From Mark Steyn‘s paranoid but enviably well-written America Alone:

The question for today’s Europe is whether the primary identity of their fastest-growing demographic is Muslim or Belgian, Muslim or Dutch, Muslim or French.

That’s where civilizational confidence comes in: if “Dutchness” or “Frenchness” seems a weak attenuated thing, then the stronger identity will prevail. One notes the similarities between revolutionary America and contemporary Europe: the United Empire Loyalists were older and wealthier; the rebels were younger and poorer. In the end, the former simply lacked the latter’s strength of will.

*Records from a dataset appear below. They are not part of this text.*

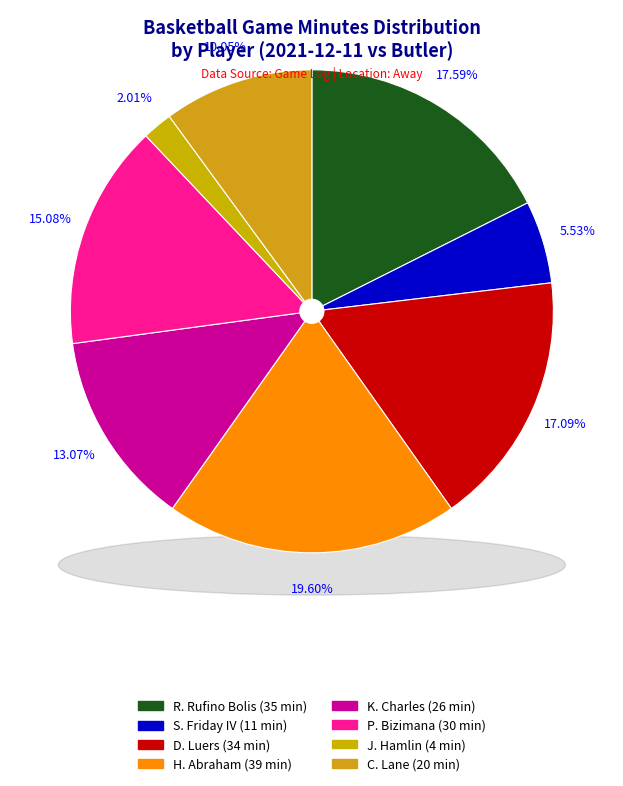

True or false: H. Abraham accounts for 28% of the total.

False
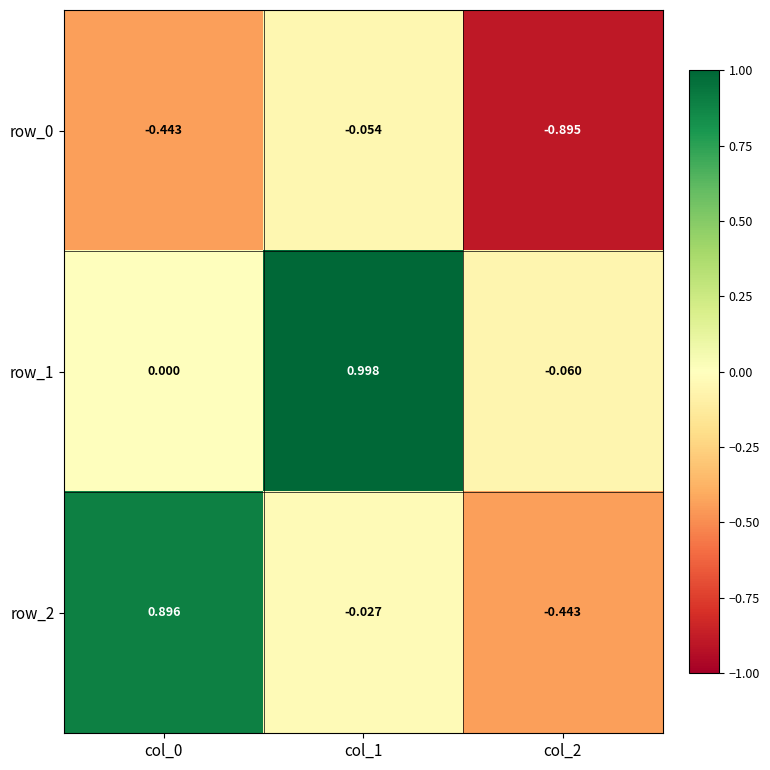

Which series has the largest total across all categories?

row_1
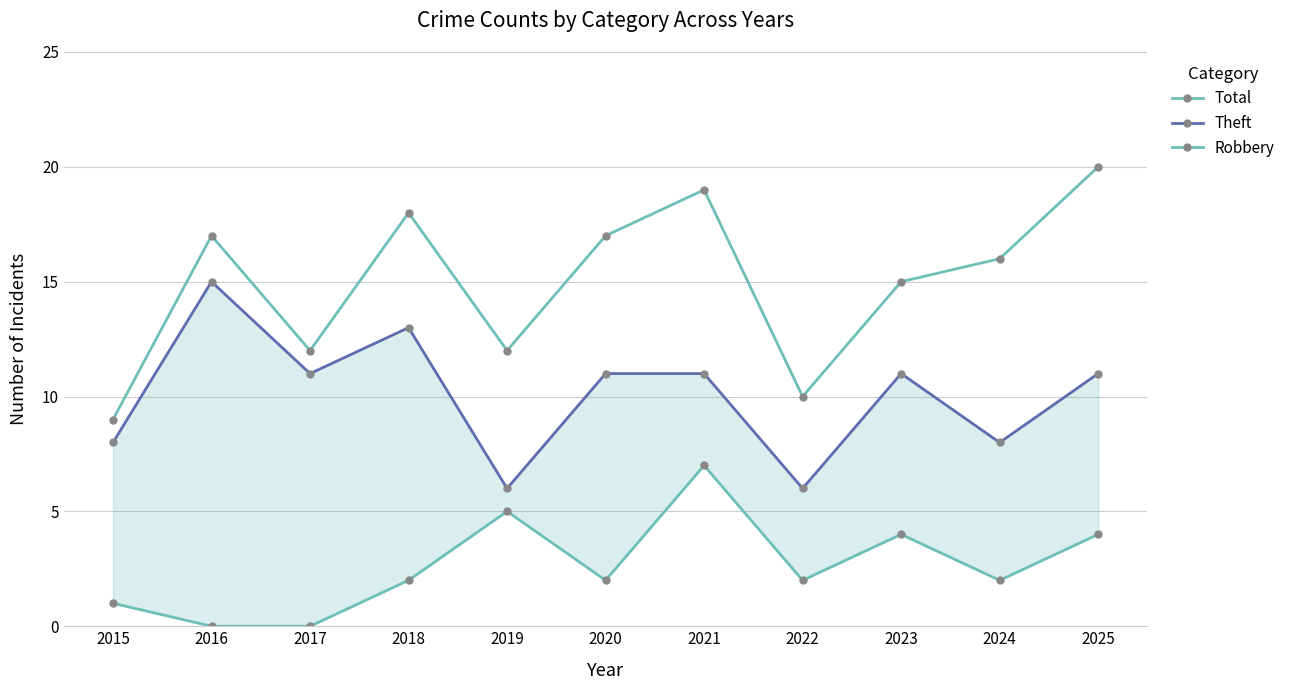

What is the greatest value displayed?

20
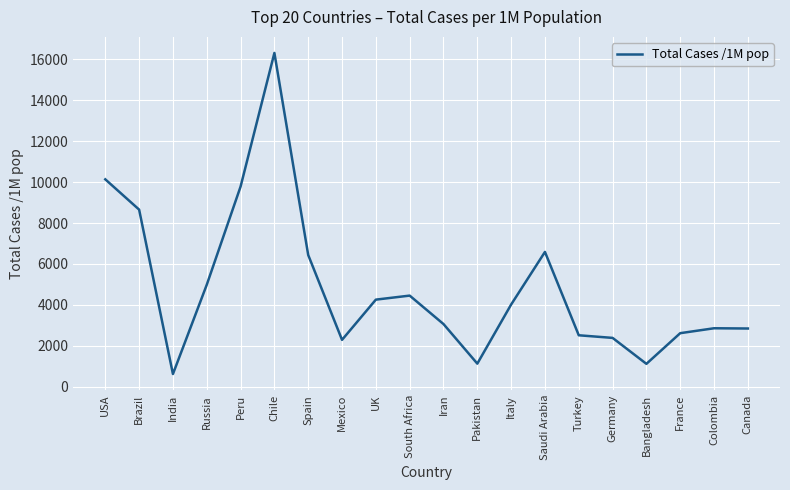

How many values are below 4016?

10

My own view is that Steyn greatly underestimates the confidence of Western culture (and probably Belgian/Dutch/French culture, though I know a lot less about these specifically) because the West has so few self-conscious spokesmen. In fact, though, the shortage of spokesmen is a sign of a culture so confident that it doesn’t bother trying to win converts. Western culture, beautiful, fun, and smart, wins converts and undermines the competition simply by existing.

For most of the 20th-century, socialists had hyper-confident advocates, but they lost anyway – in large part because capitalism is simply better-looking. I say the same thing will happen in the 21st-century competition between traditional Islam and Western culture. Islamists have an army of fiery spokesmen. But the West has Paris.